● **EXCERPTED PASSAGE**
[Start of section]
“In sharing enjoyment with other people you not only enjoy yourself but you make a living”
In The Media Spotlight
During his hectic schedule, Andy still found time to make – or make appearances in – many UK television shows over the years ensuring his profile was kept high at home whilst he was touring the world, including: Andy Stewart in London (1962); Christmas Night With The Stars (1962/1963/1964); The Saturday Show (1962); The Andy Stewart Show (1962/1963/1964/1965); The Good Old Days (1965); The Man Behind the Star (1965); A Song for Scotland (1966); The London Palladium Show (1967); Show of The Week: The Scottish Minstrel (1967); Andy Stewart Sings the Songs of Scotland (1968); Show of The North (1969); Stewart Style (1969); The Andy Stewart Show (1970/1971); The Scottish Minstrel: Sir Harry Lauder (1970); Stars on Sunday (1970/1971/1972); Calum’s Ceilidh (1971); Pig and Whistle (1973); Showcase (1974); This Is Your Life (1975/1978); The Andy Stewart Show (1975/1976/1977); Andy’s Party (1978/1979/1980/1981); Talking Scots (1979); Thingummyjig (1980); Hear Here (1983); Shindig (1986); Shammy Dab (1986/1987); Live at One-Thirty (1987); and of course many Hogmanay shows.
His first major high-profile TV series following The White Heather Club was broadcast from January 1965. Part-scripted by Andy himself and produced for the BBC in Scotland by Iain MacFadyen, With Andy was a thirteen week series broadcast nationally on BBC1, from a large studio setting, with the Augmented BBC Scottish Variety Orchestra, a full cast and dancers, giving Andy an opportunity to demonstrate his ability as an all-round entertainer and presenter introducing a wide range of International Variety artists such as Spanish vocal group Los Zafiros, Patsy Ann Noble from Australia, Scandinavian singer Gitte, and closer to home, Eric Sykes, Ray Alan & Lord Charles and Chic Murray.
Whilst TV “specials” provided Andy with an opportunity to reach a national audience and showcase his many talents, they also allowed him to indulge himself occasionally, as demonstrated in his tribute to one of his personal heroes, Maurice Chevalier:
“Maurice Chevalier was really another one who, as much as anybody else, inspired me to go into Variety. I thought what he’s done for France; I could maybe in my own small way do for Scotland. As students we had concession tickets for the King’s every week. When Maurice Chevalier was appearing none of my friends wanted to go so I went on my own. I’d never even seen the man on stage before, but I was already doing impressions of him going on what others had told me.
I swear as I sat in the audience I must have been blushing about the inadequacy of my impersonation. The man had magic, charisma, a special quality and from that moment on he was my hero. And though I appeared on the same bill seven years later in the 1961 Royal Variety Show, I never did get the chance to speak to him.”
[End of section]
● **DATA SHOWN**
[Start of section]
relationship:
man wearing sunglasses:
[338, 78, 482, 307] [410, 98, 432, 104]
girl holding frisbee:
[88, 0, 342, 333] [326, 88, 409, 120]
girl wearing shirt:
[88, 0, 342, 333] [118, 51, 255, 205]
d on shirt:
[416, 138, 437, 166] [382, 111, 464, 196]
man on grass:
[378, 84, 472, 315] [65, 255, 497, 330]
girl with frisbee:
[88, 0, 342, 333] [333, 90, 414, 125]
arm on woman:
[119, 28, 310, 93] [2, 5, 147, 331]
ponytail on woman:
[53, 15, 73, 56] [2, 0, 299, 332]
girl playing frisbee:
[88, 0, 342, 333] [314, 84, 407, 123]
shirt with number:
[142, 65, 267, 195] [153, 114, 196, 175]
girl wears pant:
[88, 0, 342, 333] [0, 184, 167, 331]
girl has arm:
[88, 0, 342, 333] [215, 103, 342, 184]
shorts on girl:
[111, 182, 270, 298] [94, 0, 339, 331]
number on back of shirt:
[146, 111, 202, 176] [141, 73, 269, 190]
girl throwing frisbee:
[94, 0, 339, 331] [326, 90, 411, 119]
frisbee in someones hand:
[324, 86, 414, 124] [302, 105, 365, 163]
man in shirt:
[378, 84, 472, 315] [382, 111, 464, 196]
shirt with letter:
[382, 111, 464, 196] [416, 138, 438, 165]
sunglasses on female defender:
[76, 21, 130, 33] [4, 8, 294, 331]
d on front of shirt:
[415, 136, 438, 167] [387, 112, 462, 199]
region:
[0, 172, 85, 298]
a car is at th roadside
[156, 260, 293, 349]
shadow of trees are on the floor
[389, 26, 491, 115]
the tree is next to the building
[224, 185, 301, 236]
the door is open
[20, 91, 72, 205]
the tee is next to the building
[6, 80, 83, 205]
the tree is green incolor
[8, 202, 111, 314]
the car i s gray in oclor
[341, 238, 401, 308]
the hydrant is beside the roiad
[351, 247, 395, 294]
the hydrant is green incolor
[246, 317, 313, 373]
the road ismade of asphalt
[End of section]
[Start of section]
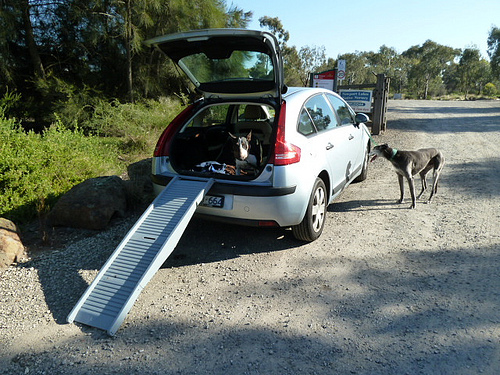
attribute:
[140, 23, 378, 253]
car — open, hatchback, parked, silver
[End of section]
[Start of section]
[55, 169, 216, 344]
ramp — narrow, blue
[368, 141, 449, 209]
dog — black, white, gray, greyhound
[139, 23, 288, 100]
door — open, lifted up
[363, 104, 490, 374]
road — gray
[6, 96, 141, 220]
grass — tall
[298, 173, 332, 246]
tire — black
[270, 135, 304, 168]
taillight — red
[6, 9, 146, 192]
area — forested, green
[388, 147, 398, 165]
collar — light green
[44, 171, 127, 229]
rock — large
[End of section]
● **EXERCISE A**
According to the passage on Andy Stewart's television career, who produced With Andy for the BBC in Scotland?
● **EXERCISE B**
Output everything from "His first major" down to "and Chic Murray." in the passage on Andy Stewart's television career.
● **EXERCISE C**
Carry the passage on Andy Stewart's television career forward from its last sentence.
The entries were drawn from a separate source.

● **WRITTEN RESPONSE A**
Iain MacFadyen produced it.

● **WRITTEN RESPONSE B**
His first major high-profile TV series following The White Heather Club was broadcast from January 1965. Part-scripted by Andy himself and produced for the BBC in Scotland by Iain MacFadyen, With Andy was a thirteen week series broadcast nationally on BBC1, from a large studio setting, with the Augmented BBC Scottish Variety Orchestra, a full cast and dancers, giving Andy an opportunity to demonstrate his ability as an all-round entertainer and presenter introducing a wide range of International Variety artists such as Spanish vocal group Los Zafiros, Patsy Ann Noble from Australia, Scandinavian singer Gitte, and closer to home, Eric Sykes, Ray Alan & Lord Charles and Chic Murray.

● **WRITTEN RESPONSE C**
A Guid Scotch Night
Andy also popped up on the 1964 edition of Christmas Night with the Stars for the BBC, visiting several hundred airmen stationed at the RAF’s most northerly home posting Saxa Vord on the far flung island of Unst. With winds regularly recorded at 100 knots, Ian Powrie recalled the making of the broadcast:
“Accompanied by a camera team we boarded an R.A.F. Transport plane at Turnhouse bound for Shetland. On arrival we were bundled into a bus and driven through the island. Then we boarded a boat and sailed to the island of Yell, where another bus was waiting. Through Yell we went and onto another boat to take us to Unst. Eventually we reached our destination and after a lengthy rehearsal taped a wonderful show. Of course, we had to travel back in exactly the same fashion. After all that our show yielded only two minutes of film for the ‘spectacular’.”
Christmas Night With The Stars (BBC 1964)
Broadcast on Friday 25 December 1964. Jack Warner introduces Andy Stewart with Ian Powrie & his Band.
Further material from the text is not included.